The generally accepted narrative is tax policy and entitlements caused the current debt and fiscal crisis. But like most media narratives, its a fraudulent story intended to deceive and divide citizens.
One of the most powerful positions in Congress is Chairman of the House Financial Services Committee. This position was held by Democrat Barney Frank until Republicans took the majority in 2010. Republican Jeb Hensarling has recently been appointed Chairman of Financial Services. In the first link below, he says the Federal deficit rose 800% and taxpayers are on the hook for 8 TRILLION as a result of the financial crisis. Unfortunately, Jeb and Barney engage in the childish finger pointing typical of bipartisan leaders, but it’s the underlying facts that are important. Just as important is the fact that childish finger pointing is a sophisticated bipartisan scheme to evade responsibility for their failures and crimes.
The Federal Budget went over the fiscal cliff in 2008 because of the financial crisis and resulting “Great Recession”. That’s when the deficit rose 800% to 1.2 TRILLION. This was due to a massive drop in government revenue, bailouts, and stimulus programs to prop up the economy. Don’t take my word for it, listen to the following clips of Simon Johnson testifying before the Senate Budget Committee. Simon Johnson is a former chief economist for the International Monetary Fund. He’s currently an MIT professor and member of the CBO council of advisors. Using CBO numbers, he points out that budget deficits are primarily driven by a drop in gov’t revenue due to the recession. Johnson also said another financial crisis represents a short term budget liability equal to 40% of GDP (5.6 TRILLION), and CBO rules require this be scored in the budget. Ranking Republican Judd Gregg replied, “we don’t score a lot of things around here”, i.e., we’re cooking the books. It should be noted that neither Judd Gregg or Chairman Kent Conrad disagreed with Johnson’s analysis of the numbers, only his solutions.
Another example of gov’t cooking the books is Fannie & Freddie’s 6.3 TRILLION of toxic assets and liabilities, which are off budget. Fannie and Freddie were Government Sponsored Entities (GSE’s) until they collapsed in 2008 and were dumped on taxpayers. Dodd-Frank did not eliminate the budgetary threat posed by Too Big To Fail (TBTF) banks, so they’re effectively GSE’s backstopped by taxpayers. Moody’s rating of Bank of America debt demonstrates that TBTF banks are GSE’s. BoA’s debt is rated five notches above what it would be without gov’t support. In addition to the explicit taxpayer subsidies for TBTF, Treasury is using Fannie and Freddie as a backdoor bailout for Wall Street. Some politicians say banks and AIG paid back bailout money and taxpayers made a profit. But the CBO says it will cost taxpayers 8.6 TRILLION to prop up failing banks, and that doesn’t include the 5.6 TRILLION short term liability represented by another financial crisis.
In response to exploding Federal deficits and debt, the Simpson Bowles Commission and Super Committee were formed to address the fiscal crisis. They both failed so the Budget Control Act was adopted which allows Bush tax cuts to expire and implements deep spending cuts (sequestration) on January 1, 2013. But the media narrative never frames the fiscal cliff in a factual context, i.e., exploding deficits and debt are primarily due to the financial crisis and resulting Great Recession, not entitlements and tax policy. Taxes will increase dramatically and entitlements will be slashed in order to deal with the after effects of the Wall Street meltdown.

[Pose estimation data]
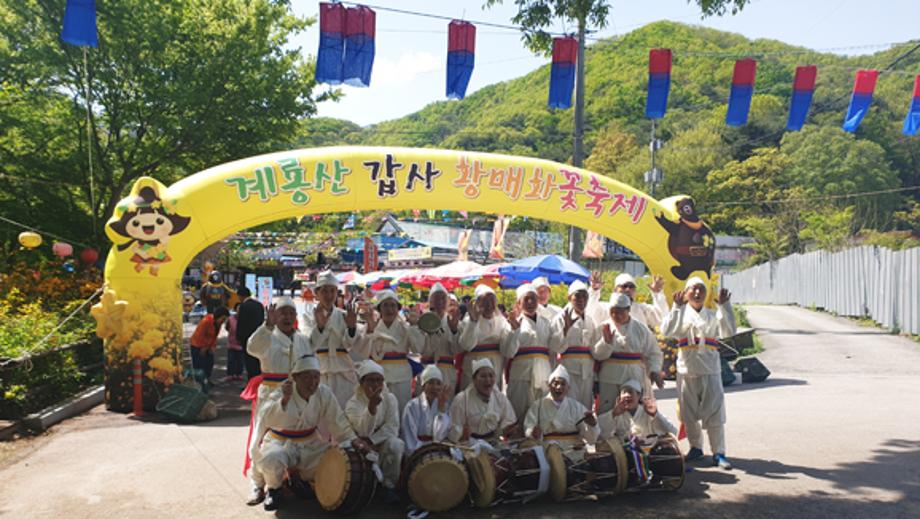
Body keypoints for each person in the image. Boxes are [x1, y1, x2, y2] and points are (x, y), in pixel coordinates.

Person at [249, 354, 368, 511]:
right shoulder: (281, 391)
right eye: (306, 377)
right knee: (272, 458)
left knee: (332, 460)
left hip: (310, 442)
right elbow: (267, 418)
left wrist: (353, 439)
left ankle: (299, 481)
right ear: (295, 377)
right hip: (280, 441)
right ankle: (274, 490)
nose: (312, 382)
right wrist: (284, 401)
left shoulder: (323, 393)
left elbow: (337, 420)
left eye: (316, 377)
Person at [242, 296, 315, 499]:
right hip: (270, 393)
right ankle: (257, 483)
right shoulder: (268, 335)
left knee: (295, 436)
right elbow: (252, 348)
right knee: (261, 439)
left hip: (297, 393)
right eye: (283, 313)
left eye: (291, 313)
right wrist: (267, 325)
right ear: (275, 315)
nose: (287, 317)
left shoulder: (302, 339)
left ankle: (292, 478)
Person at [661, 276, 736, 470]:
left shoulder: (712, 315)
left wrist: (725, 307)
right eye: (693, 289)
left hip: (710, 370)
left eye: (701, 289)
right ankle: (695, 447)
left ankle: (719, 452)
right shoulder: (680, 313)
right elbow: (667, 330)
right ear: (686, 293)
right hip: (686, 370)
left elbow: (728, 331)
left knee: (715, 412)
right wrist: (676, 308)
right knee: (688, 413)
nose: (697, 293)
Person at [354, 290, 424, 413]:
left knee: (401, 409)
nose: (389, 309)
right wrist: (370, 330)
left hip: (401, 376)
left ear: (398, 309)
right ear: (379, 309)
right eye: (385, 305)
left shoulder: (405, 328)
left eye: (393, 305)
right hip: (378, 376)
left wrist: (414, 326)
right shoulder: (372, 326)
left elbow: (418, 349)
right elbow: (362, 352)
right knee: (379, 411)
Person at [592, 294, 664, 413]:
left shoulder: (641, 329)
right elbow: (596, 355)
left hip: (634, 376)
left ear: (628, 310)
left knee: (634, 411)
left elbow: (654, 352)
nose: (616, 315)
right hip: (609, 376)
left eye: (620, 312)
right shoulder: (603, 327)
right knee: (608, 410)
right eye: (613, 312)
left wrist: (654, 370)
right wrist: (606, 343)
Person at [345, 360, 405, 502]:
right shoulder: (353, 403)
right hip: (360, 445)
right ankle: (366, 487)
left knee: (396, 444)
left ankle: (388, 486)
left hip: (379, 441)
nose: (376, 384)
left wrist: (372, 440)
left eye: (379, 380)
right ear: (362, 382)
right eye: (371, 380)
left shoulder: (390, 398)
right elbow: (363, 431)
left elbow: (393, 427)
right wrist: (371, 408)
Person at [505, 283, 563, 421]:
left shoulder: (547, 323)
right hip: (521, 375)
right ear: (519, 303)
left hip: (543, 374)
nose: (530, 302)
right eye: (526, 299)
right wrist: (515, 331)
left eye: (533, 298)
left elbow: (554, 350)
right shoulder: (513, 322)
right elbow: (509, 352)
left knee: (541, 415)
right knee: (519, 413)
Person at [308, 271, 360, 407]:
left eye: (332, 291)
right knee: (320, 412)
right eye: (324, 291)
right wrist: (320, 327)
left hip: (343, 371)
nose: (329, 295)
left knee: (344, 410)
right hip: (320, 371)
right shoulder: (308, 316)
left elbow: (350, 345)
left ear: (337, 293)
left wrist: (352, 328)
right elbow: (309, 345)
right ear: (317, 293)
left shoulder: (345, 315)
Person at [524, 365, 598, 458]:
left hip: (573, 452)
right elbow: (529, 426)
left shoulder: (577, 407)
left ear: (568, 387)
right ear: (549, 385)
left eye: (563, 384)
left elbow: (591, 439)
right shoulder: (537, 406)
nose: (558, 387)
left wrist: (592, 425)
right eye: (555, 383)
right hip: (546, 450)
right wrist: (532, 433)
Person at [448, 358, 517, 446]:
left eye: (491, 376)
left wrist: (507, 430)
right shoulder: (461, 399)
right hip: (468, 446)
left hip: (494, 445)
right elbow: (453, 429)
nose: (488, 380)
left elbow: (509, 421)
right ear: (474, 380)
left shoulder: (500, 398)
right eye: (483, 376)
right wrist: (462, 435)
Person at [457, 284, 513, 391]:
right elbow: (466, 345)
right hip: (472, 368)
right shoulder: (468, 320)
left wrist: (514, 331)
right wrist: (473, 322)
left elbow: (508, 351)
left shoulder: (502, 322)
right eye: (484, 301)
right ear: (477, 303)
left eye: (491, 300)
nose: (488, 305)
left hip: (495, 368)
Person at [553, 280, 599, 409]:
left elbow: (594, 348)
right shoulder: (560, 318)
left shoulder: (590, 320)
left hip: (587, 371)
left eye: (585, 296)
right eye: (577, 296)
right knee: (568, 405)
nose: (581, 300)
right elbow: (555, 347)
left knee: (586, 406)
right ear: (569, 298)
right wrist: (565, 331)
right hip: (568, 369)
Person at [597, 379, 676, 442]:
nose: (627, 395)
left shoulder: (647, 413)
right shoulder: (617, 414)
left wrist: (655, 414)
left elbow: (673, 432)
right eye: (624, 392)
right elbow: (599, 434)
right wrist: (613, 414)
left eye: (630, 392)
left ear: (639, 396)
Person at [418, 283, 461, 395]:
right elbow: (421, 349)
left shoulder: (453, 321)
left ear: (447, 301)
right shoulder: (424, 321)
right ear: (430, 301)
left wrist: (454, 330)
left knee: (446, 402)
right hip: (427, 370)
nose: (440, 301)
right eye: (436, 298)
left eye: (443, 298)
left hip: (447, 372)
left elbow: (456, 351)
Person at [588, 272, 669, 329]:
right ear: (615, 290)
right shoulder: (605, 308)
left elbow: (662, 319)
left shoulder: (642, 309)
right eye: (624, 286)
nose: (628, 289)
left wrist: (657, 294)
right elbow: (590, 313)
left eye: (631, 286)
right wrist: (594, 291)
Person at [401, 365, 452, 454]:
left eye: (438, 383)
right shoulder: (412, 406)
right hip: (417, 452)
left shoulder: (445, 406)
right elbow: (409, 439)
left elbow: (440, 437)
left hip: (438, 451)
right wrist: (426, 450)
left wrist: (441, 410)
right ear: (423, 386)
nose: (435, 387)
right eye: (431, 383)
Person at [189, 306, 229, 386]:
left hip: (208, 346)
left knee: (209, 363)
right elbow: (200, 335)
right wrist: (203, 348)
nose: (223, 321)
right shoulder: (206, 321)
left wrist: (212, 347)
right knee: (199, 365)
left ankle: (206, 380)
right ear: (218, 316)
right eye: (223, 319)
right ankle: (199, 383)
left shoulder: (218, 324)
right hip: (197, 345)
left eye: (225, 320)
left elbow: (214, 336)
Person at [235, 287, 265, 379]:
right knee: (258, 359)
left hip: (247, 338)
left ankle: (251, 380)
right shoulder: (259, 305)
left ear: (240, 296)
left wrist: (238, 337)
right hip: (259, 336)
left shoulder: (243, 306)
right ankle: (259, 379)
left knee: (249, 361)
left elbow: (241, 323)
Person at [224, 311, 245, 382]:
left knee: (240, 360)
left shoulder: (244, 319)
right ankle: (230, 374)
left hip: (240, 344)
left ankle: (239, 374)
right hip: (231, 343)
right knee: (231, 360)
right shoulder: (230, 319)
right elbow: (226, 328)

> Exercise prompt:
According to the fiscal crisis article, what former position did Simon Johnson hold at the International Monetary Fund?

> Solution to this task:
Chief economist.